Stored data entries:
========================================

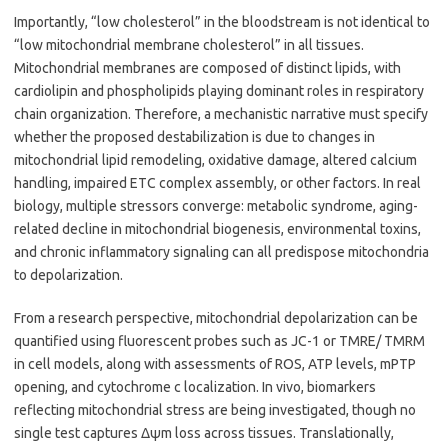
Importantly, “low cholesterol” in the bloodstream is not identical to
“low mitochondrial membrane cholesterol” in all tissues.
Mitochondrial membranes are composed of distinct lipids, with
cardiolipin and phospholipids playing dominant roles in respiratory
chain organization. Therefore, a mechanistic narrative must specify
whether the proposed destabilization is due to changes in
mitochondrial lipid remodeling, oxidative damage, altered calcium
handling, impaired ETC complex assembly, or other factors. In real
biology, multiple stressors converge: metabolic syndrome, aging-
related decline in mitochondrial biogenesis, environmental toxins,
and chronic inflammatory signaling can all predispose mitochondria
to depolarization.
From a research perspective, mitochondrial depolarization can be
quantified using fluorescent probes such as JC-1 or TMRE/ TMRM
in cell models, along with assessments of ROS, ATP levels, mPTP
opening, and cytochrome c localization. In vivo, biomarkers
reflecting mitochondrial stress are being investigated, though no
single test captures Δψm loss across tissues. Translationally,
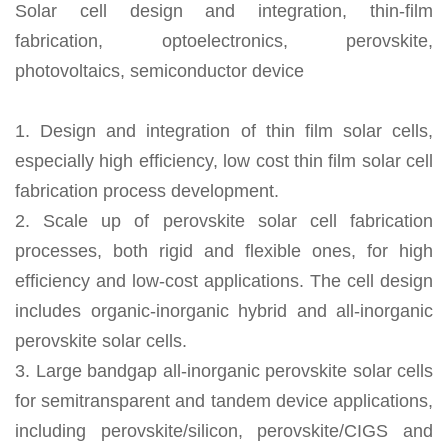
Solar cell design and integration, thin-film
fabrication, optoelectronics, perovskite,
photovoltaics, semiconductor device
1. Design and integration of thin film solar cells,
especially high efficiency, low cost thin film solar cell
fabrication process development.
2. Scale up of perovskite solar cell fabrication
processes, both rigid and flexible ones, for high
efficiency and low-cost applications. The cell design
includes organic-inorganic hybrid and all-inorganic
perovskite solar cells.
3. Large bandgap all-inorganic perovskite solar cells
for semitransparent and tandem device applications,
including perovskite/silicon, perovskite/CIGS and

========================================

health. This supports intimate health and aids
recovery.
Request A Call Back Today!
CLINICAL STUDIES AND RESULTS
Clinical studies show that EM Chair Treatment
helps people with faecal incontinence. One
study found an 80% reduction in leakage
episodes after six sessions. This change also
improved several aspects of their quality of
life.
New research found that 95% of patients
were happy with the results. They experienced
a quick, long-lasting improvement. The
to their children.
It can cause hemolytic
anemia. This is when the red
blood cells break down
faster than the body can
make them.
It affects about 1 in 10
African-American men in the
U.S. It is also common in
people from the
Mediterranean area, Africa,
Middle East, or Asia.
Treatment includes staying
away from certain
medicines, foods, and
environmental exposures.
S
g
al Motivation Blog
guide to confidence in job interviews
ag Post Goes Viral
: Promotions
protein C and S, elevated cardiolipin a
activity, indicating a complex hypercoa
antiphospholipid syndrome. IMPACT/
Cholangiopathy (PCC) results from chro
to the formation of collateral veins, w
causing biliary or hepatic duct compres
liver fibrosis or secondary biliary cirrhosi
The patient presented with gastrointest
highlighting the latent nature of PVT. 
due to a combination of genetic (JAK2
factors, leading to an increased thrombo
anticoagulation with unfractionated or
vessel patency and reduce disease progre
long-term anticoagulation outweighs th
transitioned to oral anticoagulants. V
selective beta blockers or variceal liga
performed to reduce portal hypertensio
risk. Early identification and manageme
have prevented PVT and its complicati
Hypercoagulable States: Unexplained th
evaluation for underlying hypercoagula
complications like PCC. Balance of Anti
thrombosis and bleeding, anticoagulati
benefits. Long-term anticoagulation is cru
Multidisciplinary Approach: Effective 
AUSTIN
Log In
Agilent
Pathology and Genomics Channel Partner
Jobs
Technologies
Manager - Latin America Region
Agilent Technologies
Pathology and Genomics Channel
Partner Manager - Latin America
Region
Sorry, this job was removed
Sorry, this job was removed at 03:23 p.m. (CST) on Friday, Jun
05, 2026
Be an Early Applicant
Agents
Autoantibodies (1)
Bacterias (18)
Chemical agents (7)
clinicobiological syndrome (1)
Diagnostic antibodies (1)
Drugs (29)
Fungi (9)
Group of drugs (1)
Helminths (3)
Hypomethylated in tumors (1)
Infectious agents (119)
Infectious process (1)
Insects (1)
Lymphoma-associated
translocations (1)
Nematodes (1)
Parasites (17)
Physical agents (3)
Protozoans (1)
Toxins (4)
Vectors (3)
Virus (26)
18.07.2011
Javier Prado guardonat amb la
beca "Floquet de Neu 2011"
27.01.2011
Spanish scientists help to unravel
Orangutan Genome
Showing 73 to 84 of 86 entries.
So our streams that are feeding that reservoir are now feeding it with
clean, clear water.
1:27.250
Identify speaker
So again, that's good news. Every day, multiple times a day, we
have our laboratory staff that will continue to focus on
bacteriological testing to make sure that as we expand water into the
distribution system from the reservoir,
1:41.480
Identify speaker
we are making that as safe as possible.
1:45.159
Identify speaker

========================================

With the pictures left out, write out exactly the lines above from the one containing "From a research" through the one containing "Solar cell design and integration, thin-film".

From a research perspective, mitochondrial depolarization can be
quantified using fluorescent probes such as JC-1 or TMRE/ TMRM
in cell models, along with assessments of ROS, ATP levels, mPTP
opening, and cytochrome c localization. In vivo, biomarkers
reflecting mitochondrial stress are being investigated, though no
single test captures Δψm loss across tissues. Translationally,
Solar cell design and integration, thin-film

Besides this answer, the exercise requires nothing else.